In these two countries, pacifism corresponded to the definition given to it in the 16e Universal Peace Congress, held in Munich in 1907: a doctrine of action for “to abolish war and settle international disputes by law”. In 1947, Japan introduced into its Constitution an article by which it “forever renounces war as the sovereign right of the State and the threat or use of force as an instrument for resolving international disputes “. Was he forced to do so by the American occupier? The question remains open.

Post-war markers

Despite the virulence of the right, which saw in it a “amputation of sovereignty”, pacifism was, for decades, the doctrine to which the majority of the Japanese adhered by conviction, by fear of a return of militarism or by expiatory resignation. Democracy and pacifism were the inseparable markers of the post-war period.

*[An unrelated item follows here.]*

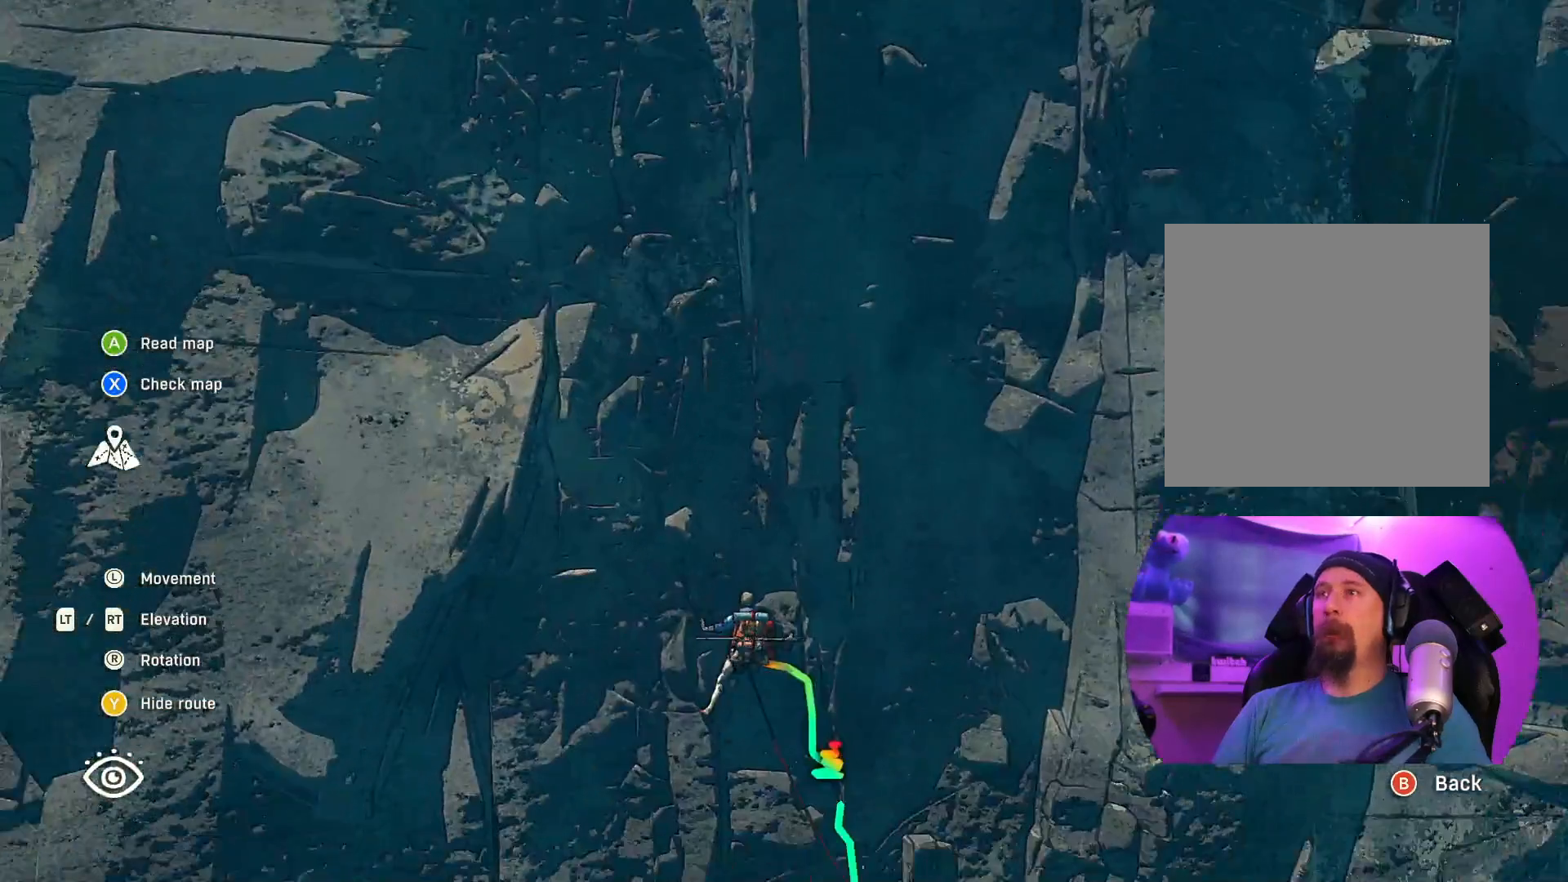
{"buttons": [], "left_stick": "center", "right_stick": "center", "events": [[100, "right_stick", "center"]]}
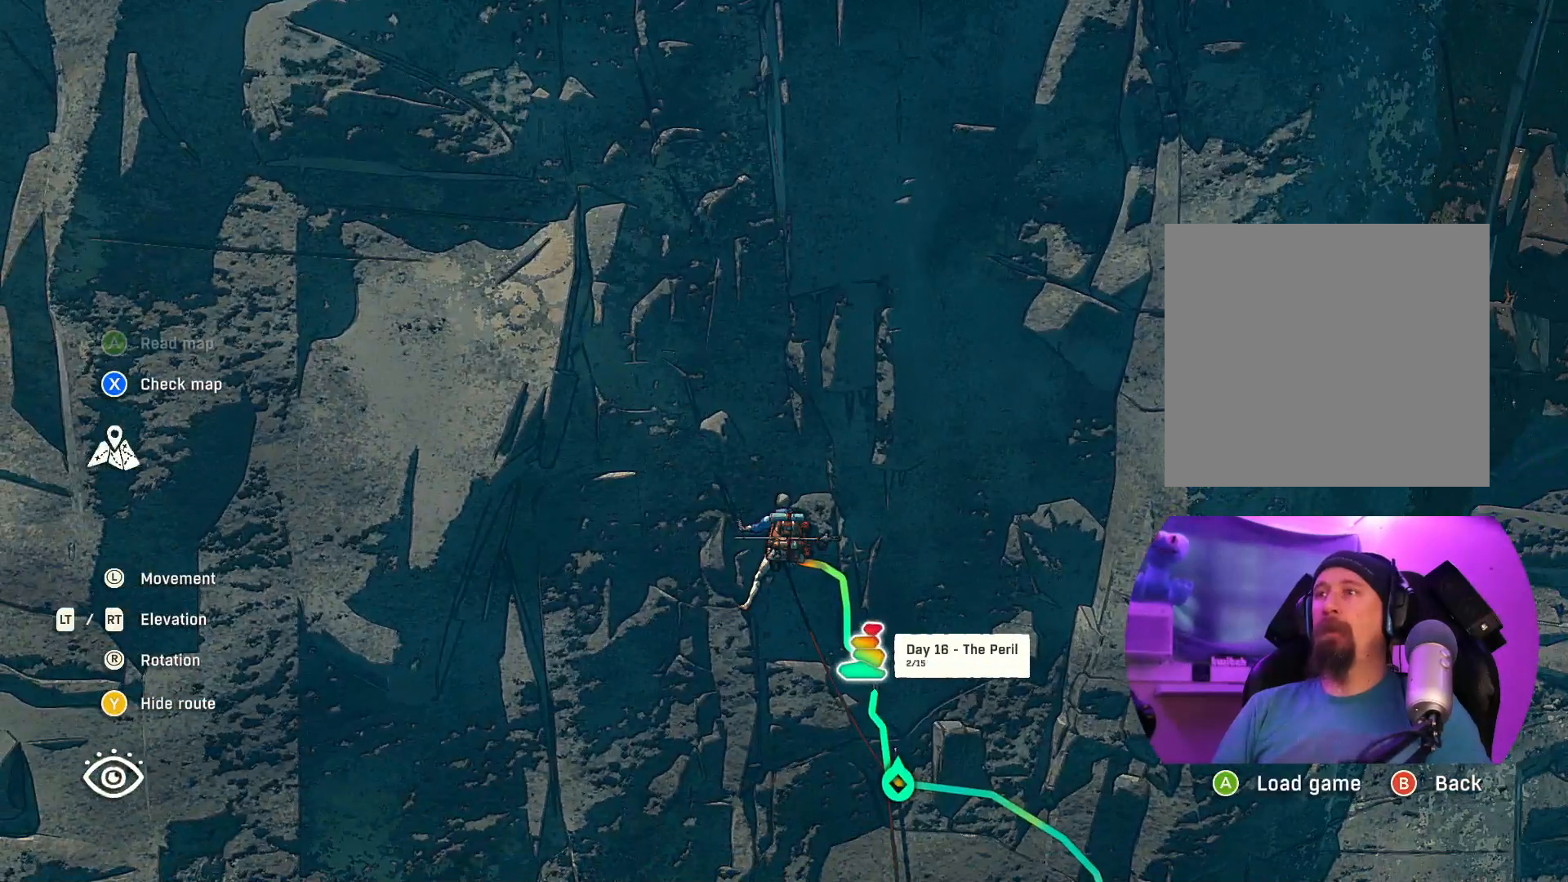
{"buttons": [], "left_stick": "center", "right_stick": "center", "events": []}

Adopted in 1949, the Basic Law of the Federal Republic of Germany (FRG) is less restrictive. If the preamble states that the “German people” East “animated by the will to serve the peace of the world as an equal member in a united Europe”only the “acts likely to disturb the peaceful coexistence of peoples (…) with a view to preparing a war of aggression are unconstitutional”specifies article 26.

Faced with the German Democratic Republic (GDR) in the Soviet orbit, the FRG had indeed to purge the demons of the Second World War without renouncing to be able to defend itself in the context of the Cold War. As early as 1955, an army – the Bundeswehr – was reconstituted within the framework of the North Atlantic Treaty Organisation, but from the outset it was placed under close parliamentary control. From the 1990s, its participation in several external operations – from the former Yugoslavia to Afghanistan via the Sahel – did not change the situation: these were limited to actions to maintain peace, and Germany basically remained a “civilian power”in the words of political scientist Hanns Maull.